What Can Be Done to Eliminate the Third Compartment?

Several strategies are currently being considered to eliminate the third compartment. One way might be to activate the latently-infected resting cells so that potent antiretroviral combination therapy would interrupt further cycles of virus replication. There are several obvious dangers to this approach. First, the amount of virus that might be released might be enough to overcome therapeutic barriers against the development of drug resistance. Second, the activation of so many resting CD4 cells might cause excess inflammation, fever or even shock.
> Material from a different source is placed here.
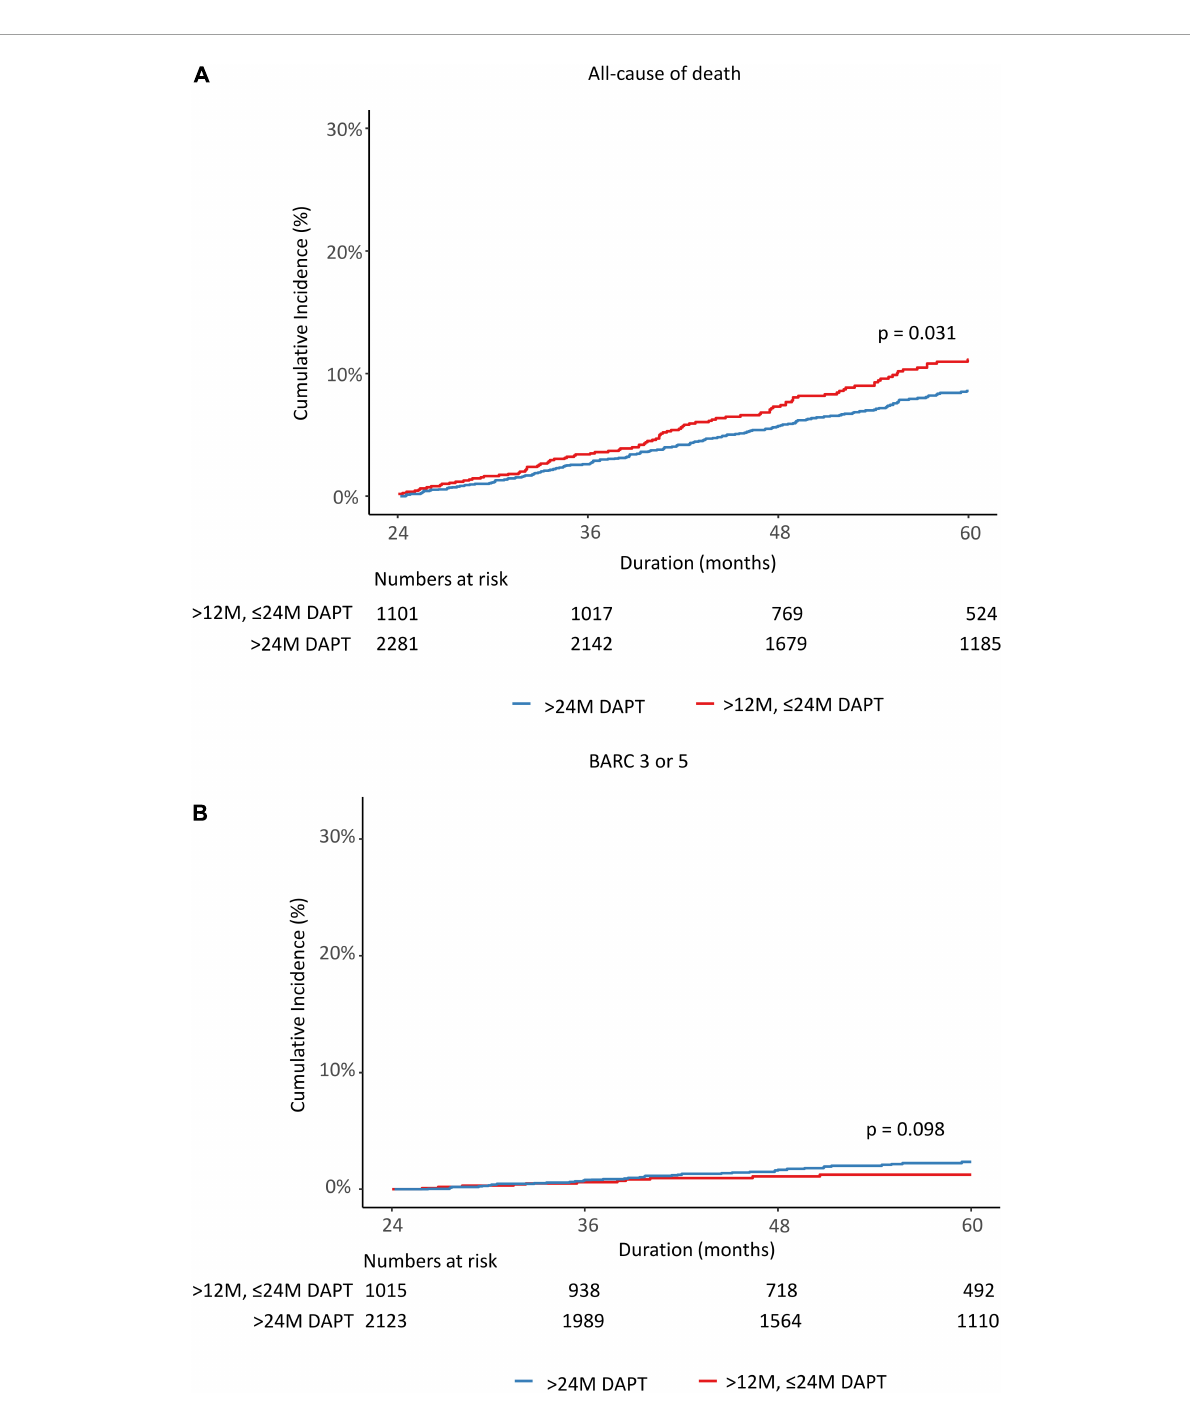
FIGURE4 Rates of all causes of death (A) and major bleeding (B) from 24 to 60 months after the index percutaneous coronary intervention. DAPT, dual antiplatelet therapy; BARC, bleeding academic research consortium.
ACTG 387 is a protocol in development which aims to determine more exactly the kinetics of viral decay with the three current classes of antiretroviral agents (nucleoside and non-nucleoside RTIs and protease inhibitors) by measuring their pharmacokinetics and viral kinetics in the first 72 hours of therapy. Participants will then begin four drug therapy with AZT, 3TC, indinavir and nevirapine. After six days they will be randomized to receive immune modulation with interleukin-12 (IL-12), GM-CSF, or nothing. IL-12 is a Th1-type cytokine which induces production of gamma interferon, and may inhibit CD4 cell apoptosis. Immune modulation will continue for fourteen weeks and quadruple antiretroviral therapy will continue for 48 weeks. The hypothesis here is that IL-12 will accelerate the clearance of HIV from long-lived CD4 cells and that GM-CSF will do the same for macrophages. This study may help to clarify whether it is possible to use immune stimulatory cytokines to speed up clearance of the third compartment.

Additional Questions

It seems clear that, with maximal antiretroviral control of active HIV replication, weve gotten as far as we can with “Its the virus, stupid.” Many of the most pertinent questions now relate to the immune system and its ability (or inability) to contain HIV infection:

  1. Can memory cells revert to naïve cells in humans? How frequent is this?
  2. Can latently infected cells undergo mitosis into infected daughter cells without turning on viral replication?
  3. Do memory cells that revert to naïve cells retain their capacity for further T cell receptor gene reshuffling?
  4. Is there new thymic emigration in HIV-infected adults?
  5. Is there extrathymic maturation of new naïve or memory CD4 cells?
  6. As the likelihood of eradication recedes, does the argument for treatment of newly infected or asymptomatic individuals weaken?
  7. What destroys the lymphoid tissue late in disease?

Some of us posed the last question six years ago. We still dont have the answer.